::: Available data :::

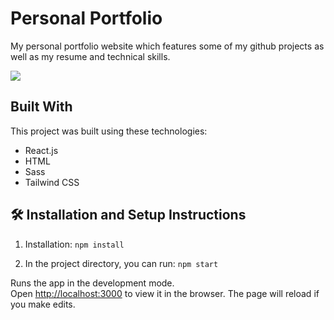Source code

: # Personal Portfolio

My personal portfolio website which features some of my github projects as well as my resume and technical skills.<br/>

<img src="https://github.com/BigguyFM120/React-Portfolio/blob/master/src/assets/images/landing-screenshot.png"><img/>

## Built With

This project was built using these technologies:

- React.js
- HTML
- Sass
- Tailwind CSS

## 🛠 Installation and Setup Instructions

1. Installation: `npm install`

2. In the project directory, you can run: `npm start`

Runs the app in the development mode.\
Open [http://localhost:3000](http://localhost:3000) to view it in the browser.
The page will reload if you make edits.
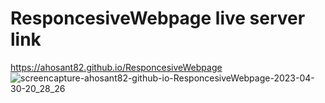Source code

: # ResponcesiveWebpage live server link
https://ahosant82.github.io/ResponcesiveWebpage
![screencapture-ahosant82-github-io-ResponcesiveWebpage-2023-04-30-20_28_26](https://user-images.githubusercontent.com/86525672/235359204-328c2b15-80b0-4a0f-bee8-6ce6b8697c75.png)
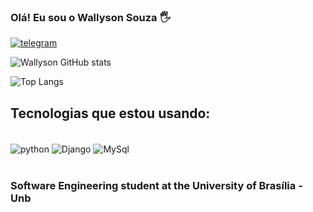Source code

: ### Olá! Eu sou o Wallyson Souza 🖐️
 
[![telegram](https://img.shields.io/badge/LinkedIn-0077B5?style=for-the-badge&logo=linkedin&logoColor=white)](www.linkedin.com/in/wallyson-souza)

![Wallyson GitHub stats](https://github-readme-stats.vercel.app/api?username=devwallyson&show_icons=true&theme=dracula)

![Top Langs](https://github-readme-stats.vercel.app/api/top-langs/?username=devwallyson&size_weight=0.5&count_weight=0.5)

## Tecnologias que estou usando: 
<div style="display: inline_block"><br/>
<img align="center" alt="python" src="https://img.shields.io/badge/Python-14354C?style=for-the-badge&logo=python&logoColor=white"/>
<img align="center" alt="Django" src="https://img.shields.io/badge/Django-092E20?style=for-the-badge&logo=django&logoColor=white"/>

<img align="center" alt="MySql" src="https://img.shields.io/badge/MySQL-00000F?style=for-the-badge&logo=mysql&logoColor=white"/>
</div> <br/>

### Software Engineering student at the University of Brasília - Unb
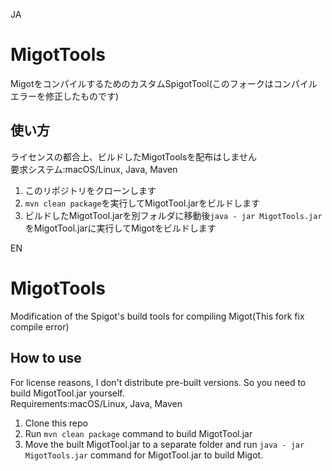JA
# MigotTools
MigotをコンパイルするためのカスタムSpigotTool(このフォークはコンパイルエラーを修正したものです) 

## 使い方
ライセンスの都合上、ビルドしたMigotToolsを配布はしません<br>
要求システム:macOS/Linux, Java, Maven

1. このリポジトリをクローンします
2. `mvn clean package`を実行してMigotTool.jarをビルドします
3. ビルドしたMigotTool.jarを別フォルダに移動後`java - jar MigotTools.jar`をMigotTool.jarに実行してMigotをビルドします



EN
# MigotTools
Modification of the Spigot's build tools for compiling Migot(This fork fix compile error)

## How to use
For license reasons, I don't distribute pre-built versions. So you need to build MigotTool.jar yourself.<br>
Requirements:macOS/Linux, Java, Maven

1. Clone this repo
2. Run `mvn clean package` command to build MigotTool.jar
3. Move the built MigotTool.jar to a separate folder and run `java - jar MigotTools.jar` command for MigotTool.jar to build Migot.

:::

Required work: Locate each line in the items that contains the string "readme" and copy those lines out in full.

Worked solution:
![Wallyson GitHub stats](https://github-readme-stats.vercel.app/api?username=devwallyson&show_icons=true&theme=dracula)
![Top Langs](https://github-readme-stats.vercel.app/api/top-langs/?username=devwallyson&size_weight=0.5&count_weight=0.5)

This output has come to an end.